Introducing the dismal “house on fire” statistics about Michigan’s lagging education performance, Journalist and Author Devin Scillian asked each panelist why the state saw such a decline.
Ron Hall of Bridgewater Interiors said, “It starts with disinvestment.” Michigan was disproportionately hurt by the Great Recession and is still digging out, he said. “Lots of other things need to be addressed as well, but I think we have to start with realizing that you have to invest in it if you want” better schools.

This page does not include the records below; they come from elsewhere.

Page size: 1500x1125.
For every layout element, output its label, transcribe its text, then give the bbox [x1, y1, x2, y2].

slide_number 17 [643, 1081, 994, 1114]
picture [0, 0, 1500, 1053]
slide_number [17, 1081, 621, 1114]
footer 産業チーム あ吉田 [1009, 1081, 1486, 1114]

Vanessa Keesler of Launch Michigan took a different tack, pointing to increasingly strict accountability standards that she called almost teacher punishment. “When you don’t have your resources, and you have really high, really punitive accountability, that creates a really negative situation for the education system,” she said.
Chandra Madafferi of the Michigan Education Association agreed with Keesler, saying, “I think we have buried [teachers] with standards that are unrealistic, and we’ve really taken the joy out of learning, which we see probably in some attendance things, and I just think that it’s a culmination of issues.”
Former Gov. Rick Snyder, meanwhile, called for more innovation, noting that the “one teacher, one classroom” model has been in place for more than a century. Students need more opportunities to learn outside that traditional environment, he said, adding, “I think if anything, the world’s changed and that system doesn’t work well in the world of today.”